Today, we see the crumbling of systems built upon false gods: wealth as salvation, conquest as progress, control as wisdom. The gods of colonization—like the Baals of Elijah’s day are being exposed for what they are, illusions.
The sacred is not found in domination but in the right relationship. And the Indigenous Peoples, once cast as savages, are now recognized as carriers of spiritual insight capable of restoring planetary balance.
Just as the Baal prophets were swept away after Elijah's confrontation, so too are the failing doctrines of extraction, racism, and supremacy being pulled down by the prayers and movements of Indigenous youth, elders, and visionaries.
V. Rain After Fire: The Return of Life
After the fire came down, Elijah returned to the mountain and prayed for rain. In time, a small cloud appeared—a sign of life returning to the land. The rain that followed was not merely physical but spiritual nourishment for a land long gripped by drought and hunger.
So too, the prophetic rain of ʻAbdu’l-Bahá’s words, once a tiny cloud in a dry sky, has grown. It nourishes the Indigenous nations reclaiming land, language, and sacred purpose. It brings healing to the wounded, vision to the lost, and hope to those who thought their nations would never rise again.
The rain fulfills prophecy, and the fire is the proof. The altar, rebuilt from broken stones, symbolizes our unity, rooted in our covenants with the Creator.
VI. A Sacred Declaration from One Fire to Another
Let it be known:
As Elijah restored the altar of the Creator with stones of the twelve tribes, so do the Indigenous nations restore the sacred hoop, broken by colonization but mended by spirit.
As Elijah stood alone against falsehood, so have Indigenous Peoples stood through centuries of silence, exile, and denial, preserving a truth that is now being heard worldwide.
As fire came from heaven and rain returned to the land, so too does the prophecy of ʻAbdu’l-Bahá declare: that the Indigenous Peoples, long persecuted, will become so illumined as to enlighten the whole world.
This is not a metaphor. It is a living prophecy unfolding before us in ceremony, resistance, and renewal.
VII. A Final Word from the Mountain
Just as Elijah’s prayer ended with the people crying out:
“The Lord, He is God! The Lord, He is God!”
So too shall the peoples of the world one day cry out in reverence:
“The Spirit of the Earth speaks again! The Sacred Tree lives! The voice of the Ancestors has returned in truth!”

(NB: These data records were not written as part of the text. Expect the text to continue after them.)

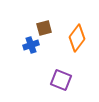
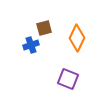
orange diamond: rotated 12 degrees counterclockwise
purple square: moved 7 px right, 1 px up
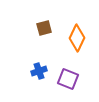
blue cross: moved 8 px right, 26 px down
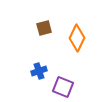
purple square: moved 5 px left, 8 px down
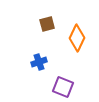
brown square: moved 3 px right, 4 px up
blue cross: moved 9 px up
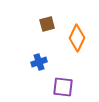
purple square: rotated 15 degrees counterclockwise
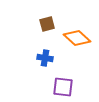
orange diamond: rotated 72 degrees counterclockwise
blue cross: moved 6 px right, 4 px up; rotated 28 degrees clockwise
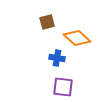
brown square: moved 2 px up
blue cross: moved 12 px right
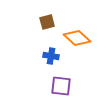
blue cross: moved 6 px left, 2 px up
purple square: moved 2 px left, 1 px up
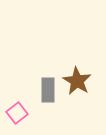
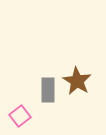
pink square: moved 3 px right, 3 px down
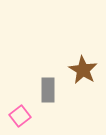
brown star: moved 6 px right, 11 px up
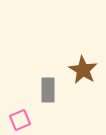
pink square: moved 4 px down; rotated 15 degrees clockwise
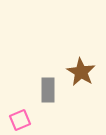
brown star: moved 2 px left, 2 px down
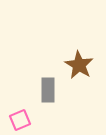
brown star: moved 2 px left, 7 px up
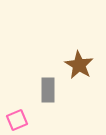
pink square: moved 3 px left
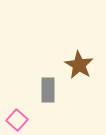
pink square: rotated 25 degrees counterclockwise
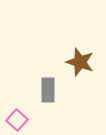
brown star: moved 1 px right, 3 px up; rotated 12 degrees counterclockwise
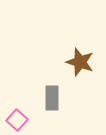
gray rectangle: moved 4 px right, 8 px down
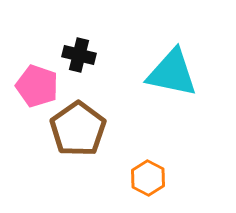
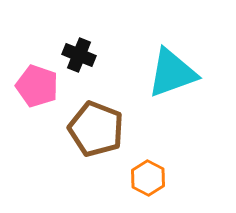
black cross: rotated 8 degrees clockwise
cyan triangle: rotated 32 degrees counterclockwise
brown pentagon: moved 18 px right; rotated 16 degrees counterclockwise
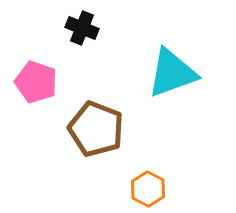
black cross: moved 3 px right, 27 px up
pink pentagon: moved 1 px left, 4 px up
orange hexagon: moved 11 px down
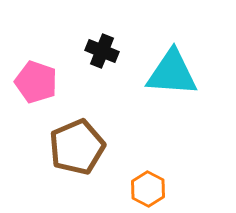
black cross: moved 20 px right, 23 px down
cyan triangle: rotated 24 degrees clockwise
brown pentagon: moved 19 px left, 18 px down; rotated 28 degrees clockwise
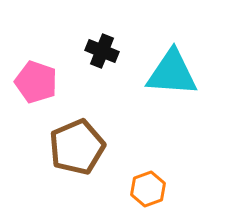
orange hexagon: rotated 12 degrees clockwise
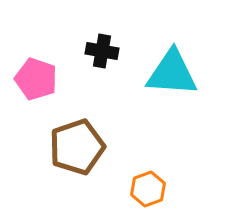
black cross: rotated 12 degrees counterclockwise
pink pentagon: moved 3 px up
brown pentagon: rotated 4 degrees clockwise
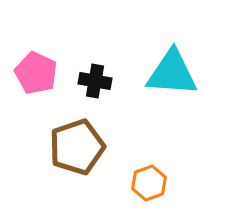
black cross: moved 7 px left, 30 px down
pink pentagon: moved 6 px up; rotated 6 degrees clockwise
orange hexagon: moved 1 px right, 6 px up
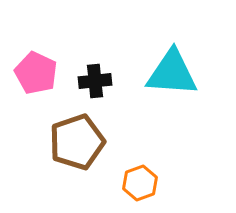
black cross: rotated 16 degrees counterclockwise
brown pentagon: moved 5 px up
orange hexagon: moved 9 px left
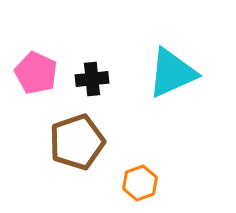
cyan triangle: rotated 28 degrees counterclockwise
black cross: moved 3 px left, 2 px up
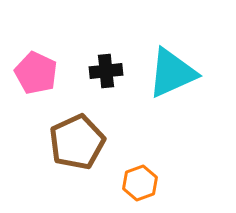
black cross: moved 14 px right, 8 px up
brown pentagon: rotated 6 degrees counterclockwise
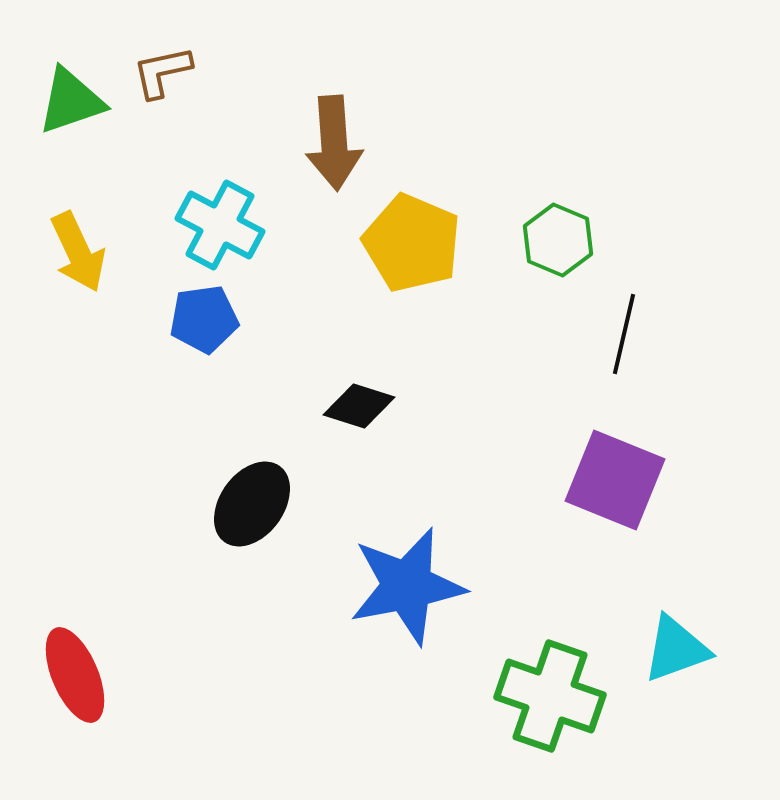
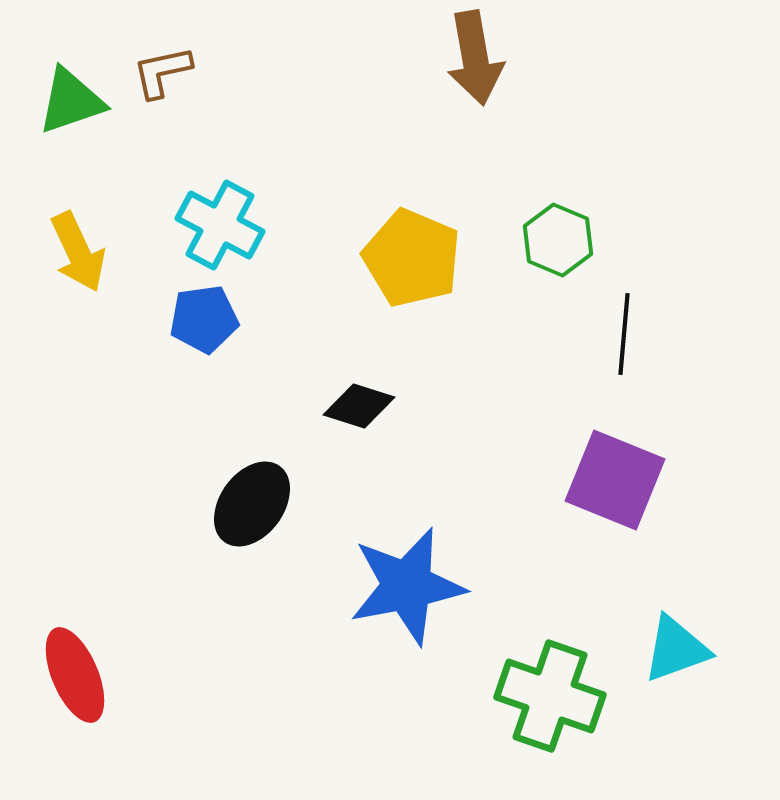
brown arrow: moved 141 px right, 85 px up; rotated 6 degrees counterclockwise
yellow pentagon: moved 15 px down
black line: rotated 8 degrees counterclockwise
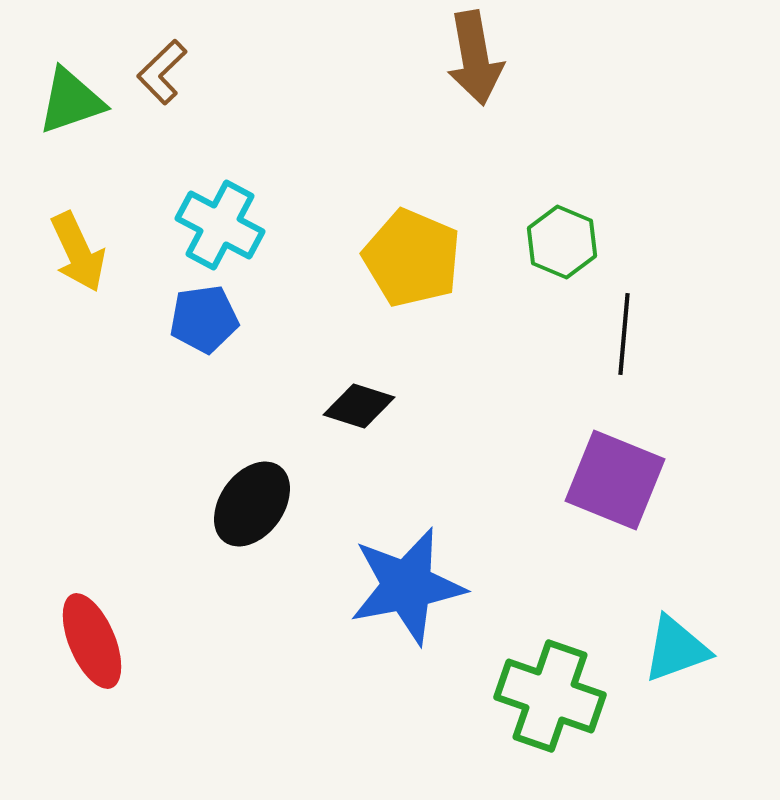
brown L-shape: rotated 32 degrees counterclockwise
green hexagon: moved 4 px right, 2 px down
red ellipse: moved 17 px right, 34 px up
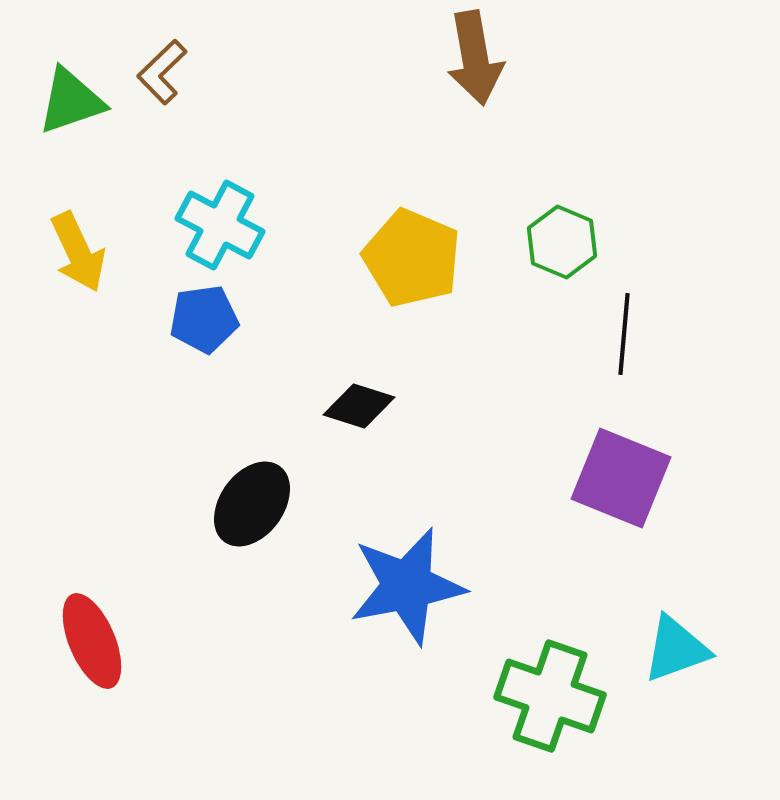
purple square: moved 6 px right, 2 px up
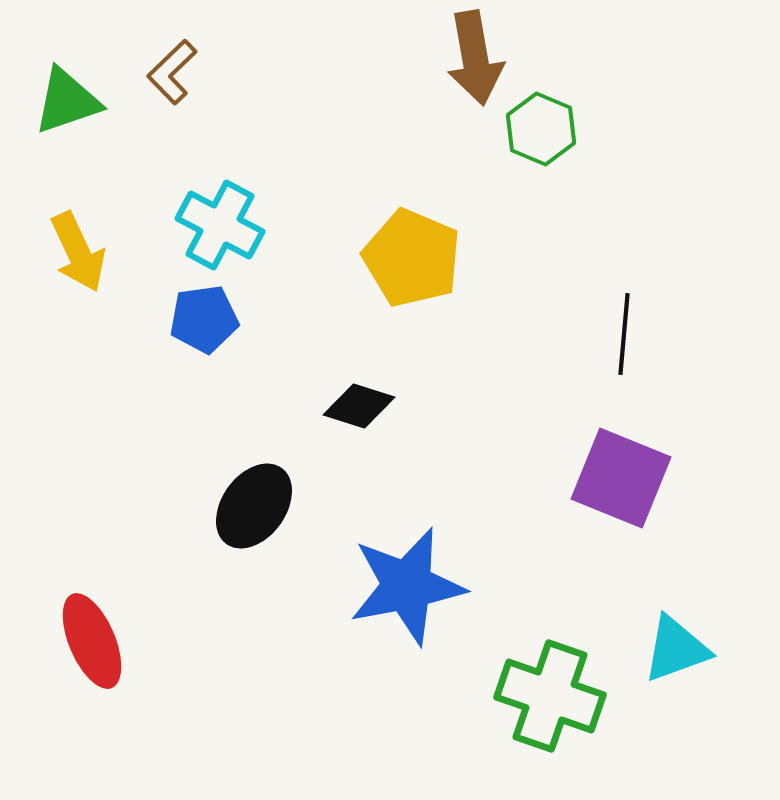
brown L-shape: moved 10 px right
green triangle: moved 4 px left
green hexagon: moved 21 px left, 113 px up
black ellipse: moved 2 px right, 2 px down
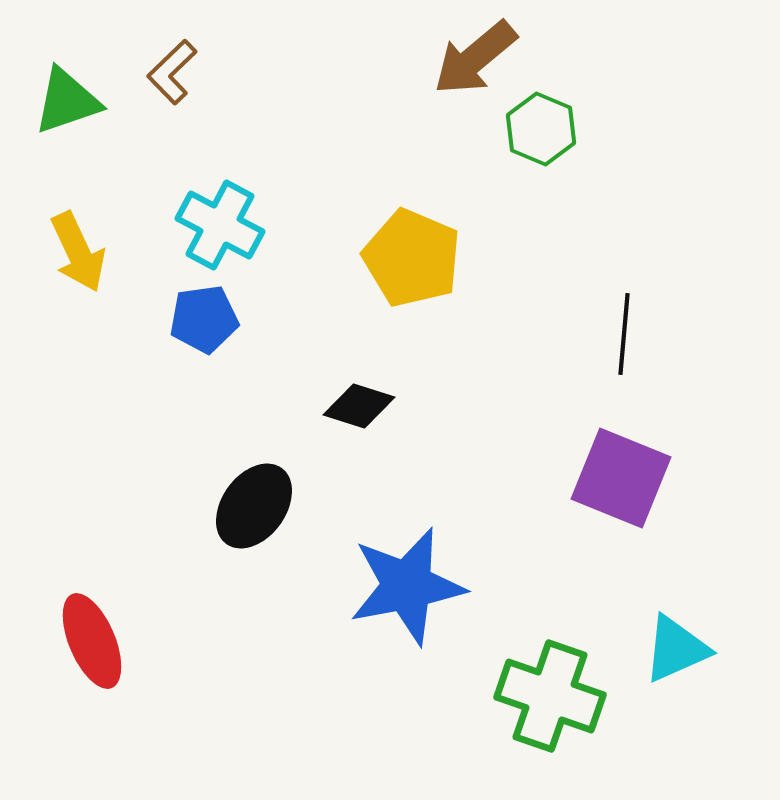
brown arrow: rotated 60 degrees clockwise
cyan triangle: rotated 4 degrees counterclockwise
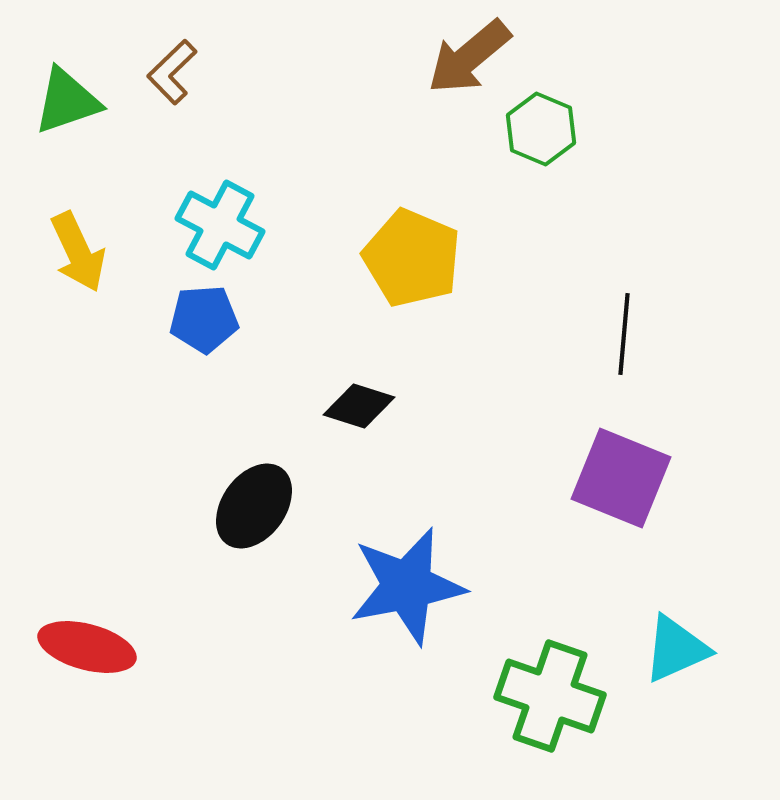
brown arrow: moved 6 px left, 1 px up
blue pentagon: rotated 4 degrees clockwise
red ellipse: moved 5 px left, 6 px down; rotated 52 degrees counterclockwise
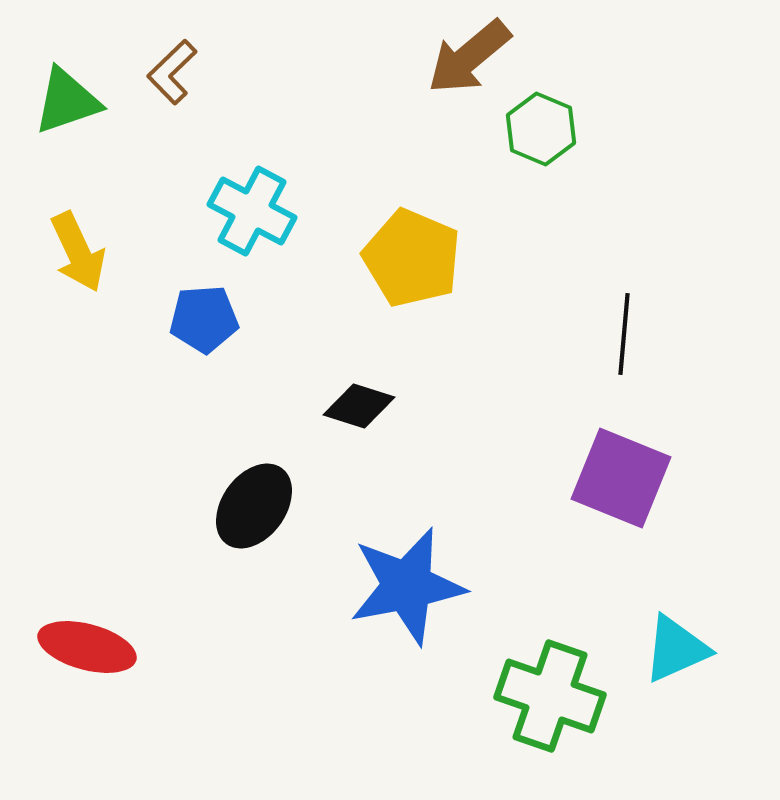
cyan cross: moved 32 px right, 14 px up
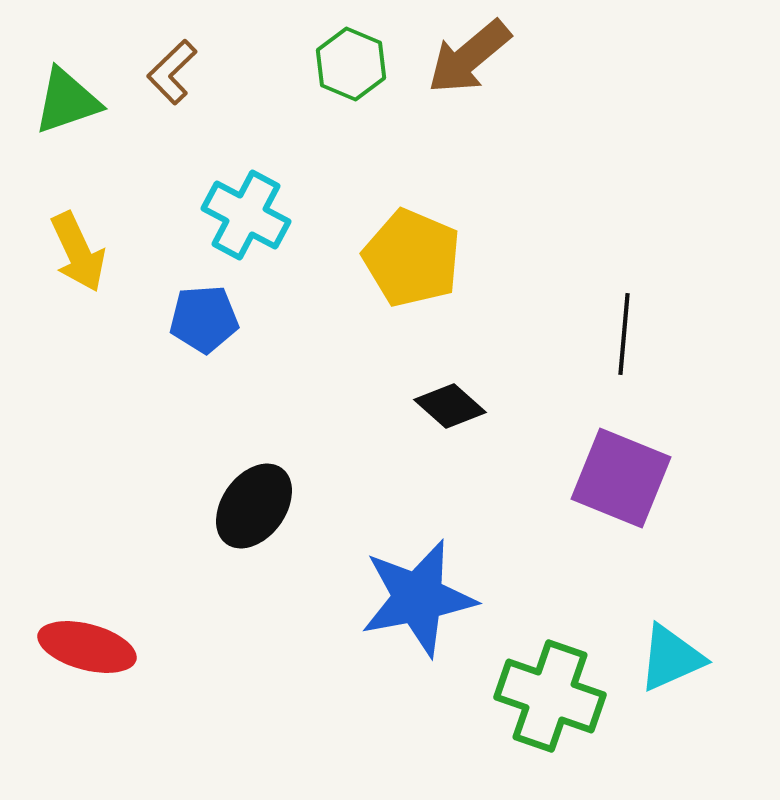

The same mountain that bore witness to Elijah’s fire now bears witness to the rising light of the Indigenous nations of the Americas. The same divine breath that called down fire now calls us to restore balance, revere creation, and fulfill our sacred responsibilities.
We, the descendants of Turtle Island, of the Condor, the Hummingbird, the Quetzal, the Eagle, the Pacific, and beyond, rise again not in vengeance, but in vision, not in bitterness, but in sacred clarity. Not to replace the world, but to renew it.
Mitákuye Oyás’iŋ. All Our Relations.